For a more detailed explanation:
To see real projects using PerplexityLab:
pip install -i https://test.pypi.org/simple/ PerplexityLab==0.0.1b0
First define your experiment as functions whose output should be a dictionary with string keys.
def experiment1(variable1, variable2):
# do something here
return {
"result1": result1
"result2": result2
}
Or set of experiments. The names of the input and output variables are relevant because they can be the input to new experimental layers or later for doing analysis.
def experiment2(variable1, result2):
# do another something here
return {
"result3": result3
}
Define a DataManager giving a path (if not existent it will be created) where results will be stored and a name. Optionally you can add a storing format (default is joblib), and set trackCO2 to True (default False) if we want to track the CO2 emissions and energy consumption each time our experiments are executed.
dm = DataManager(
path="~/Somewhere/Maybe/Here",
name="MyLaboratory", #All the data and results will be in "~/Somewhere/Maybe/Here/MyLaboratory/"
format=JOBLIB,
trackCO2=True
)
Create a LabPipeline instance and add your experiment layers specifying a name for the layer. Multiple functions can be associated with the same layer:
lab = LabPipeline()
lab.define_new_block_of_functions("preprocessing", experiment1)
lab.define_new_block_of_functions("experiment", experiment2)
Ready? Run your experiment! You just need to specify
- the DataManager object that will be use to retrieve old experiments
- the number of cores to run in parallel
- if we wish to re-do the experiments even if they have been already computed.
- maybe we wish to start anew and forget everything.
Finally, specify a list of values each input variable can take. The experiment functions defined above will be executed for each combination of the input variables (cartesian product).
dm = lab.execute(
data_manager=dm,
num_cores=1,
recalculate=False,
forget=False,
variable1=["fantastic", "easy"],
variable2=[0, 1, 10]
)
Now the analysis. Some already ready plots can be used without any extra work. For example, to see the behaviour of result2 as a function of variable2 we just call to generic_plot and pass the variable names to the x and y parameters. We can add a label following a third variable and decide to split the plot in several axes or plots with axes_by and plot_by. You can also create new variables on the fly and use them as label or y or x variable.
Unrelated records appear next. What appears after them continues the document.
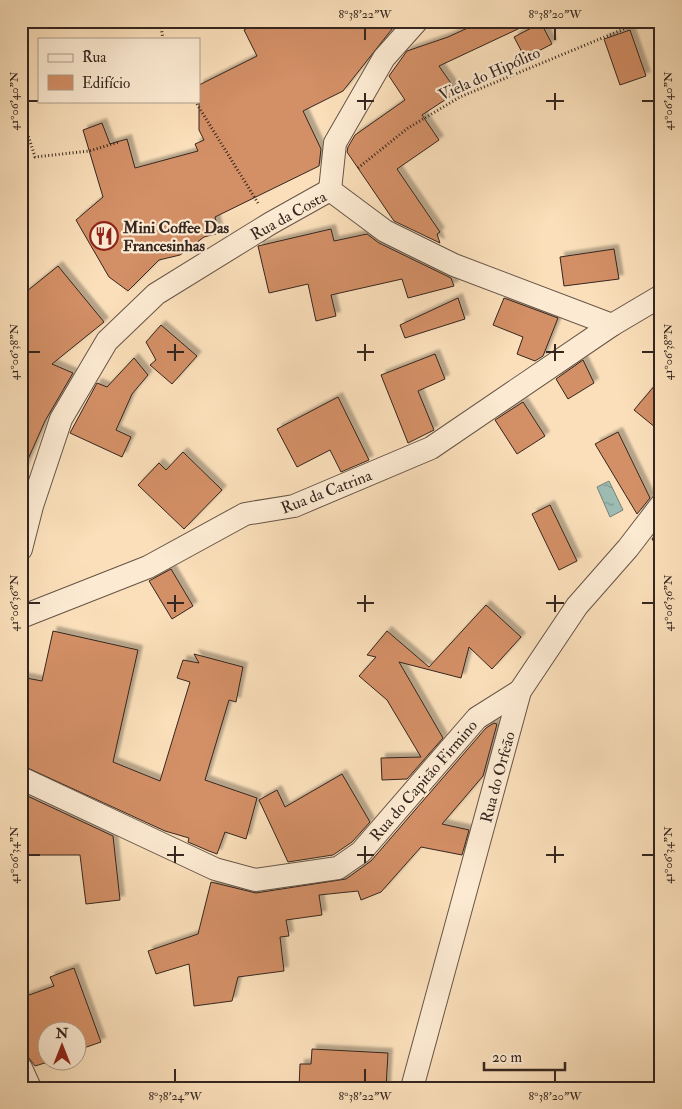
<svg xmlns="http://www.w3.org/2000/svg" width="682" height="1109" font-family="'IM FELL Double Pica',serif">
<style>
.water{fill:url(#water-ripples);stroke:#748078}
.building{fill:#d38f66;stroke:#35261f;filter:url(#shadow)}
.lines{fill:none;stroke-linecap:round;stroke-linejoin:round}
.minor-casing{stroke:#665446;stroke-width:24}
.path{stroke:#35261f;stroke-width:3;stroke-dasharray:1 2.5;stroke-linecap:butt}
.minor{stroke:#fcead2;stroke-width:22}
.ticks{fill:none;stroke:#35261f;stroke-width:2}
.labels{text-anchor:middle;stroke-width:4.5;stroke-linejoin:round;paint-order:stroke}
.street-label{font-size:16px;fill:#35261f;stroke:#fcead2}
.poi-label{font-size:16px;font-weight:bold;fill:#35261f;stroke:#fcead2;text-anchor:start}
.neatline{fill:none;stroke:#35261f;stroke-width:2}
.ticks-label{font-size:12px;text-anchor:middle;fill:#35261f}
</style>
<defs>
<pattern id="water-ripples" width="26" height="14" patternUnits="userSpaceOnUse" patternTransform="scale(1.25)"><rect width="26" height="14" fill="#9ebcb3"/><path d="M2 4q2-2 4 0t4 0M15 11q2-2 4 0t4 0" fill="none" stroke="#829991"/></pattern>
<filter id="shadow"><feDropShadow dx="4.5" dy="-4.5" stdDeviation="1" flood-color="#0004"/></filter>
</defs>
<rect width="100%" height="100%" fill="#fadfba"/>
<filter id="stains"><feTurbulence type="fractalNoise" baseFrequency=".004" numOctaves="4"/><feColorMatrix values="0 0 0 0 .2 0 0 0 0 .09 0 0 0 0 .02 0 0 0 .5 -.17"/></filter>
<radialGradient id="worn" r=".72"><stop offset=".6" stop-color="#630" stop-opacity="0"/><stop offset="1" stop-color="#630" stop-opacity=".3"/></radialGradient>
<polygon class="water" points="609,481 623,510 610,517 597,487"/>
<g class="building">
<polygon points="260,21 386,21 392,29 343,91 303,111 321,149 319,166 215,217 219,233 204,237 180,255 159,260 128,291 109,277 76,220 103,197 83,130 102,123 110,144 127,139 135,168 198,151 195,144 204,140 199,130 199,85 257,56 244,30"/>
<polygon points="483,21 535,21 439,66 457,92 422,115 439,140 397,169 440,232 437,234 440,243 394,221 347,152 348,147 355,135 405,100 389,76 407,51 448,37"/>
<polygon points="541,23 552,44 525,58 514,37"/>
<polygon points="630,30 646,76 620,85 604,39"/>
<polygon points="331,229 334,241 367,234 379,243 451,278 454,286 408,298 402,279 331,295 336,316 316,321 308,284 269,293 258,246"/>
<polygon points="614,249 619,279 564,286 560,257"/>
<polygon points="58,266 104,322 52,364 73,373 45,421 21,475 21,296"/>
<polygon points="458,298 465,319 405,338 400,325"/>
<polygon points="504,298 558,318 543,356 535,361 517,354 523,337 493,325"/>
<polygon points="161,325 197,356 172,384 150,365 156,360 146,342"/>
<polygon points="435,354 445,379 418,391 434,430 408,443 381,375"/>
<polygon points="134,358 148,375 132,394 116,430 131,437 122,457 70,433 97,383 107,387"/>
<polygon points="583,360 594,383 568,399 556,379"/>
<polygon points="661,378 661,432 634,410"/>
<polygon points="338,397 369,460 341,472 330,450 297,467 277,429"/>
<polygon points="523,402 545,436 517,454 495,420"/>
<polygon points="618,432 650,498 637,514 595,444"/>
<polygon points="183,452 222,490 184,529 138,485 159,463 166,470"/>
<polygon points="550,505 577,561 559,570 532,514"/>
<polygon points="661,527 661,543 656,545 652,539"/>
<polygon points="171,569 193,606 172,619 149,581"/>
<polygon points="486,605 521,637 492,669 469,647 461,678 399,662 443,738 407,779 382,780 381,758 421,757 387,700 359,676 376,657 367,655 387,631 429,667"/>
<polygon points="53,631 138,650 113,762 160,781 190,682 177,678 183,660 199,663 194,654 243,667 236,702 229,700 205,780 257,798 246,839 225,832 217,854 209,851 188,842 189,838 165,831 21,765 21,677 42,681"/>
<polygon points="494,723 497,724 483,776 442,824 469,830 462,855 421,847 381,892 361,900 358,891 319,895 322,915 286,920 289,936 280,937 284,971 238,977 232,1001 194,1006 189,964 156,974 148,951 198,934 211,882 256,893 346,879 371,861 486,728"/>
<polygon points="342,774 370,822 352,842 333,855 288,862 259,800 277,790 285,807"/>
<polygon points="21,793 113,836 120,900 86,904 80,855 21,855"/>
<polygon points="74,968 101,1042 78,1050 78,1032 48,1032 48,1062 35,1066 29,1058 21,1052 21,998 54,986 50,977"/>
<polygon points="312,1049 388,1053 386,1088 299,1088 300,1064 311,1064"/>
</g>
<g class="lines">
<defs>
<g id="minor">
<polyline points="330,190 385,231 454,265 612,325"/>
<polyline points="330,190 335,143 384,58 417,21"/>
<polyline points="21,549 32,506 61,419 107,341 156,294 271,223 330,190"/>
<polyline points="21,617 148,567 245,514 294,506 431,448 612,325 661,296"/>
<polyline points="21,778 215,869 255,880 338,868 361,852 477,718 520,691"/>
<polyline points="21,1068 30,1088"/>
<polyline points="412,1088 520,691 577,606 628,548 661,505"/>
</g>
</defs>
<use href="#minor" class="minor-casing"/>
<g class="path">
<polyline points="160,21 163,39"/>
<polyline points="195,101 258,203"/>
<polyline points="21,113 35,157 89,151 119,142"/>
<polyline points="358,168 408,128 460,97 636,24 648,21"/>
</g>
<use href="#minor" class="minor"/>
</g>
<path class="ticks" d="M365 28V40M555 28V40M365 93V110M555 93V110M28 101H40M357 101H374M546 101H564M642 101H654M175 344V361M365 344V361M555 344V361M28 352H40M167 352H184M357 352H374M546 352H564M642 352H654M175 595V612M365 595V612M555 595V612M28 603H40M167 603H184M357 603H374M546 603H564M642 603H654M175 846V863M365 846V863M555 846V863M28 855H40M167 855H184M357 855H374M546 855H564M642 855H654M175 1069V1082M365 1069V1082M555 1069V1082"/>
<defs>
<symbol id="restaurant-ring" viewBox="-11 -11 22 22"><circle r="9.5" fill="#fcead2" stroke="#8f2418" stroke-width="1.5"/><path d="M-5-6h1v4h1v-4h1v4h1v-4h1v5L-1.5 .5V6h-2V.5L-5-1ZM5-6V6H3V1.5H1.5Q1.5-4 5-6Z" fill="#8f2418"/></symbol>
</defs>
<g fill-rule="evenodd">
<use href="#restaurant-ring" x="88" y="220" width="32" height="32"/>
</g>
<g class="labels">
<g class="street-label">
<text transform="translate(489 73) rotate(-24)" y="6">Viela do Hipólito</text>
<text transform="translate(288 215) rotate(-29)" y="6">Rua da Costa</text>
<text transform="translate(326 491) rotate(-21)" y="6">Rua da Catrina</text>
<text transform="translate(497 777) rotate(-75)" y="6">Rua do Orfeão</text>
<text transform="translate(423 780) rotate(-49)" y="6">Rua do Capitão Firmino</text>
</g>
<g class="poi-label">
<text x="123" y="233">Mini Coffee Das<tspan x="123" dy="18">Francesinhas</tspan></text>
</g>
</g>
<rect width="682" height="1109" fill="none" stroke="#fadfba" stroke-width="55"/>
<rect x="38" y="38" width="162" height="65" fill="#fcead2" stroke="#ac9c8a"/>
<rect x="48" y="54" width="25" height="8" fill="#fcead2" stroke="#ac9c8a"/>
<text x="82" y="62" font-size="15" fill="#35261f">Rua</text>
<rect x="48" y="75" width="25" height="15" fill="#d38f66" stroke="#ac9c8a"/>
<text x="82" y="88" font-size="15" fill="#35261f">Edifício</text>
<g transform="translate(62 1046)"><circle r="24" fill="#fcead2" stroke="#ac9c8a"/>
<path d="M0-4L9 19L0 12L-9 19Z" fill="#8f2418"/>
<text y="-8" font-size="14" font-weight="bold" text-anchor="middle" fill="#35261f">N</text>
</g>
<path d="M484 1062v8h81v-8" fill="none" stroke="#35261f" stroke-width="2.5"/>
<text x="492" y="1062" font-size="15" fill="#35261f" stroke="#fcead2" stroke-width="4" paint-order="stroke">20 m</text>
<rect x="28" y="28" width="626" height="1054" class="neatline"/>
<g class="ticks-label">
<text x="365" y="18">8°38'22"W</text>
<text x="555" y="18">8°38'20"W</text>
<text transform="translate(14 101) rotate(-90)" y="4">41°06'40"N</text>
<text transform="translate(668 101) rotate(-90)" y="4">41°06'40"N</text>
<text transform="translate(14 352) rotate(-90)" y="4">41°06'38"N</text>
<text transform="translate(668 352) rotate(-90)" y="4">41°06'38"N</text>
<text transform="translate(14 603) rotate(-90)" y="4">41°06'36"N</text>
<text transform="translate(668 603) rotate(-90)" y="4">41°06'36"N</text>
<text transform="translate(14 855) rotate(-90)" y="4">41°06'34"N</text>
<text transform="translate(668 855) rotate(-90)" y="4">41°06'34"N</text>
<text x="175" y="1100">8°38'24"W</text>
<text x="365" y="1100">8°38'22"W</text>
<text x="555" y="1100">8°38'20"W</text>
</g>
<rect width="100%" height="100%" filter="url(#stains)"/>
<rect width="100%" height="100%" fill="url(#worn)"/>
</svg>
And you can filter some variables to only plot the specified subset of them by simply saying which list of possible values should be shown.
generic_plot(
data_manager=dm,
x="variable2",
y="result2",
label="newvar",
plot_func=sns.lineplot,
newvar=lambda variable1: variable1+" indeed",
variable1=["fantastic"],
axes_by=["result3"],
plot_by=[]
)
But if you need more complex plots and still keep the aforementioned facilities, just add a decorator to your definition.
@perplex_plot
def my_plot(fig, ax, variable1, result1, **kwargs):
#do something
And then we can just call:
my_plot(
data_manager=dm,
variable1=["fantastic"],
axes_by=["result3"],
plot_by=["result1"]
)
Coming soon:
- Create jupyter with widgets using Quarto
- Solve issue when input vars of functions in same layer differ
- Add example with physics simulations
- Add example with experimental physics analysis
and eventually
- Logo
- Experiments whose output is a file saved in memory.
- Database made of numerical keys mapped to list of stored variables (instead of te variables themselves being the keys and values).
- Layers not to be saved (computed every time).
- Each Layer saved in different files.
- Forget selected experiments.
- Variables that are actualized after another computation should replace the old ones?
- Lab and DataManager should be together?
- Input Variables not stringables.
- Default variables in experiment functions should be accepted even if we don't add them as input vars explicitly.